Court Opinion

ID: 6753783
Source: CourtListenerOpinion
Date Created: 2022-07-21 00:25:17.27068+00
Date Added: 2024-06-11T16:02:21.717444
License: Public Domain

Brown, J.
The motion to certify was allowed not because the case involved any new or novel question of negligence law but because of this court’s interest in seeing the summary-judgment procedures used effectively. The summary-judgment statute (Section 2311.041, Revised Code) was enacted with a view to eliminating from the backlog of cases which clog our courts awaiting jury trials those in which no genuine issue of fact exists.
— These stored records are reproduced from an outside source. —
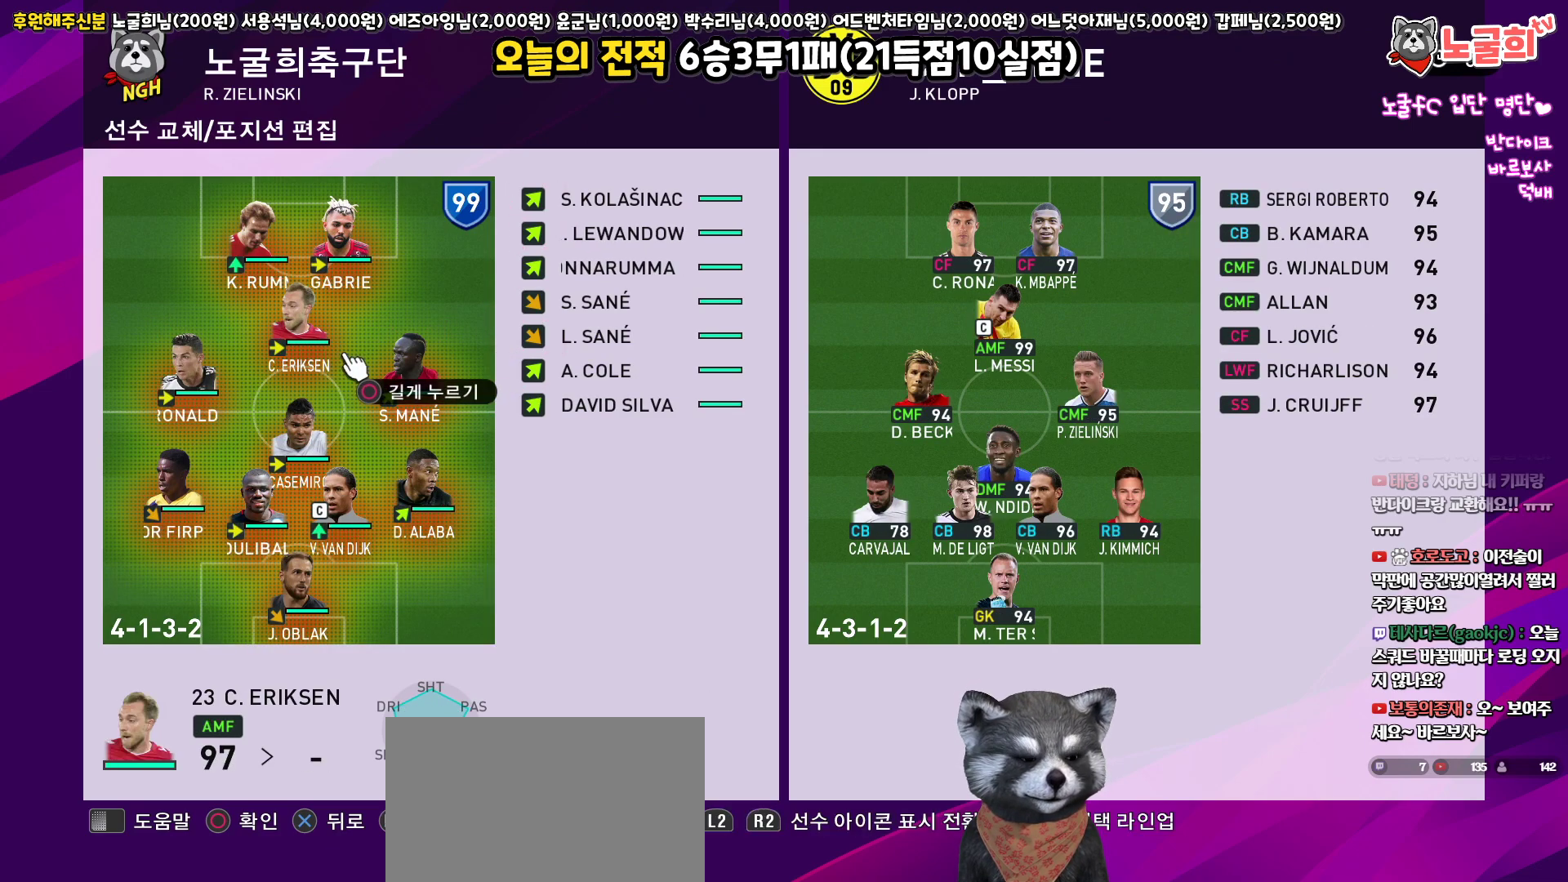
{"buttons": [], "left_stick": "center", "right_stick": "center", "events": [[17, "DPAD_LEFT", "up"], [100, "DPAD_LEFT", "down"], [200, "DPAD_LEFT", "up"], [383, "DPAD_RIGHT", "down"], [433, "DPAD_RIGHT", "up"]]}
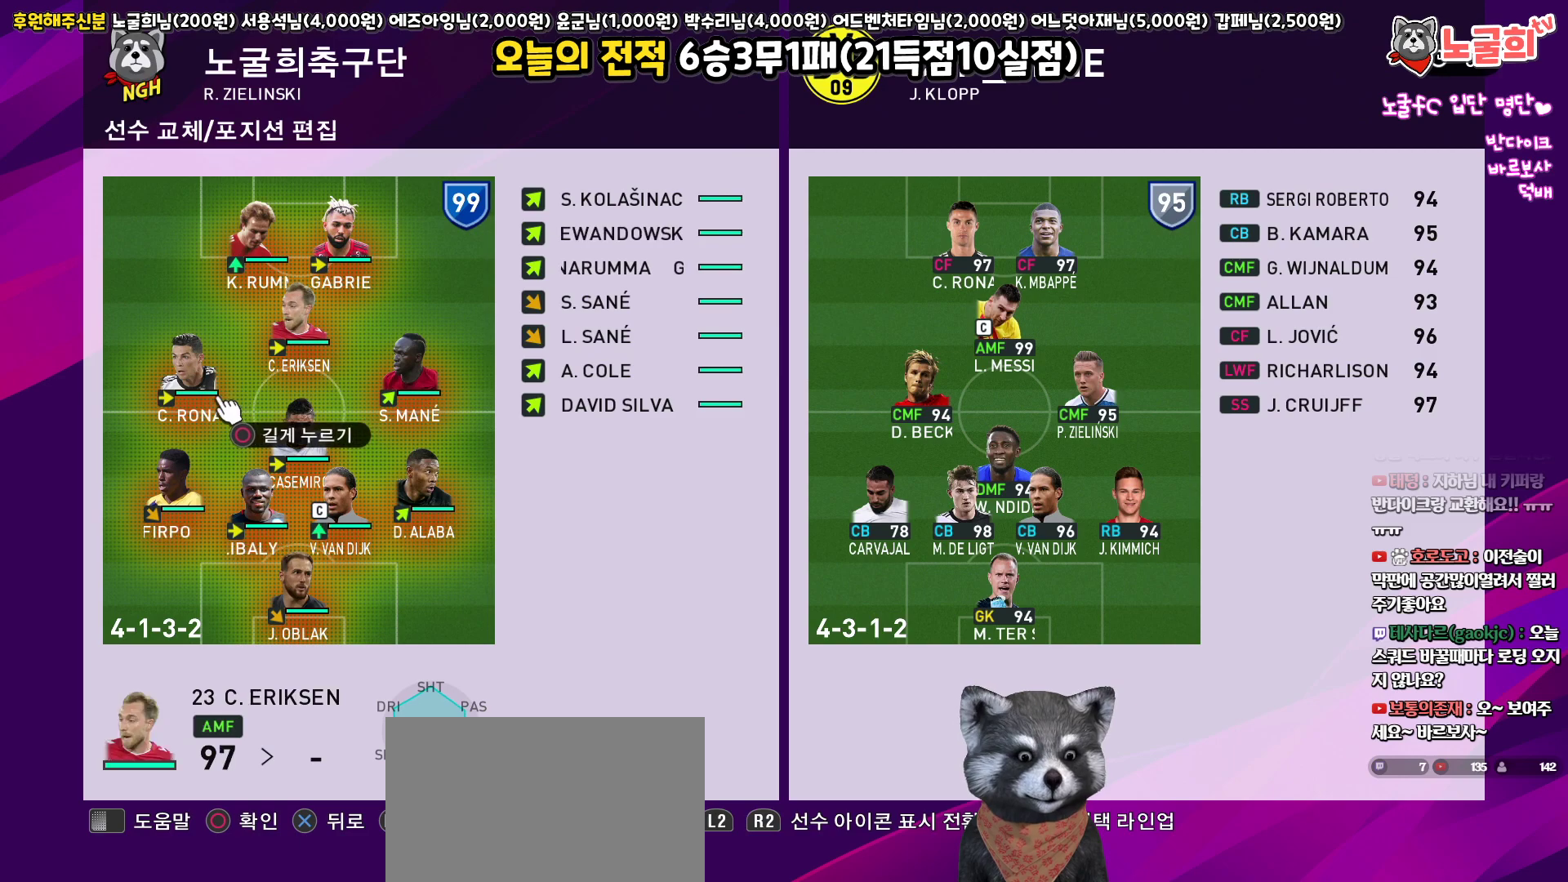
{"buttons": ["DPAD_RIGHT"], "left_stick": "center", "right_stick": "center", "events": [[117, "DPAD_LEFT", "down"], [217, "DPAD_LEFT", "up"], [483, "DPAD_RIGHT", "down"]]}
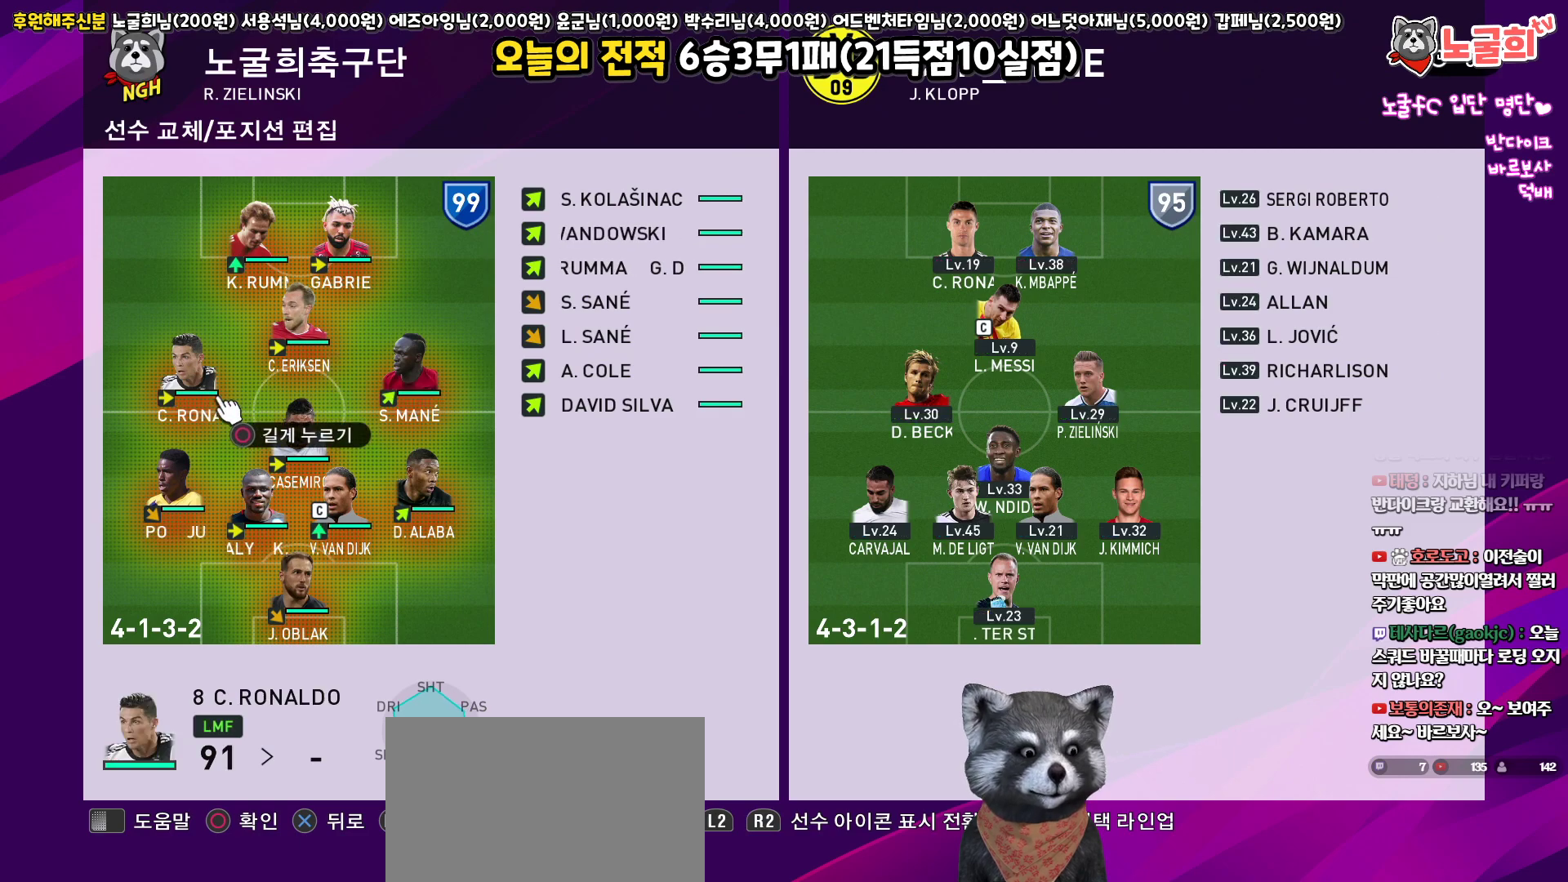
{"buttons": [], "left_stick": "center", "right_stick": "center", "events": [[67, "DPAD_RIGHT", "up"], [183, "DPAD_RIGHT", "down"], [283, "DPAD_RIGHT", "up"]]}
The availability of this procedure and the desirability of its aims are so apparent that its use should be encouraged in proper cases.
With this in mind, appellate courts reviewing orders allowing motions for summary judgment should require the appellant, upon whom the duty of demonstrating prejudicial error rests, to define with great specificity the area in which a factual dispute exists, and this court should review as of public or great general interest doubtful reversals in this area. It would facilitate review in this area if Courts of Appeals when reversing orders granting summary judgment would state in the entry of reversal the specific material facts concerning which a dispute exists requiring reversal.
There are many Ohio Supreme Court cases defining the duty of persons approaching railroad grade crossings. The syllabus in Boles v. Baltimore & Ohio Bel. Co., 168 Ohio St. 551, states:
“The driver of a motor vehicle, about to pass over a railroad grade crossing on a public street, must exercise his senses of sight and hearing to discover whether trains are also about to pass over such crossing, and such exercise of the senses must *172be made at such time and place as to be effective for the purpose. (Detroit, Toledo & Ironton Rd. Co. v. Rohrs, 114 Ohio St. 493, and Patton v. Pennsylvania Rd. Co., 136 Ohio St. 159, approved and followed.)”
Hence, the plaintiff’s duty in this case was a duty separate and apart from his duty to keep his car under control so as to be able to stop within the assured clear distance ahead. The plaintiff’s failure under the circumstances of this case to observe that an engine was about to enter his path was, under this court’s holding in Boles v. Baltimore & Ohio Rd. Co., supra, the proximate cause of the collision and the plaintiff’s injuries. Whether the train entered the plaintiff’s line of travel so as to cut down his assured clear distance in this case was immaterial; so also was the effect of obstructions to the plaintiff’s view on property adjacent to the highway.
If the physical conditions in proximity to the track were as contended by plaintiff in bis petition, such matters served only to require the exercise of greater care in accordance with the conditions. Baltimore & Ohio Rd. Co. v. McClellan, Admx., 69 Ohio St. 142; Toledo Terminal Rd. Co. v. Hughes, 115 Ohio St. 562; Pennsylvania Rd. Co. v. Rusyuik, 117 Ohio St. 530.
The judgment of the Court of Appeals is reversed, and the judgment of the Court of Common Pleas granting summary judgment is affirmed.

Judgment reversed.

Taut, C. J., Zimmerman, Matthias, O’Neill, Herbert and SCHNEIDER, JJ., concur.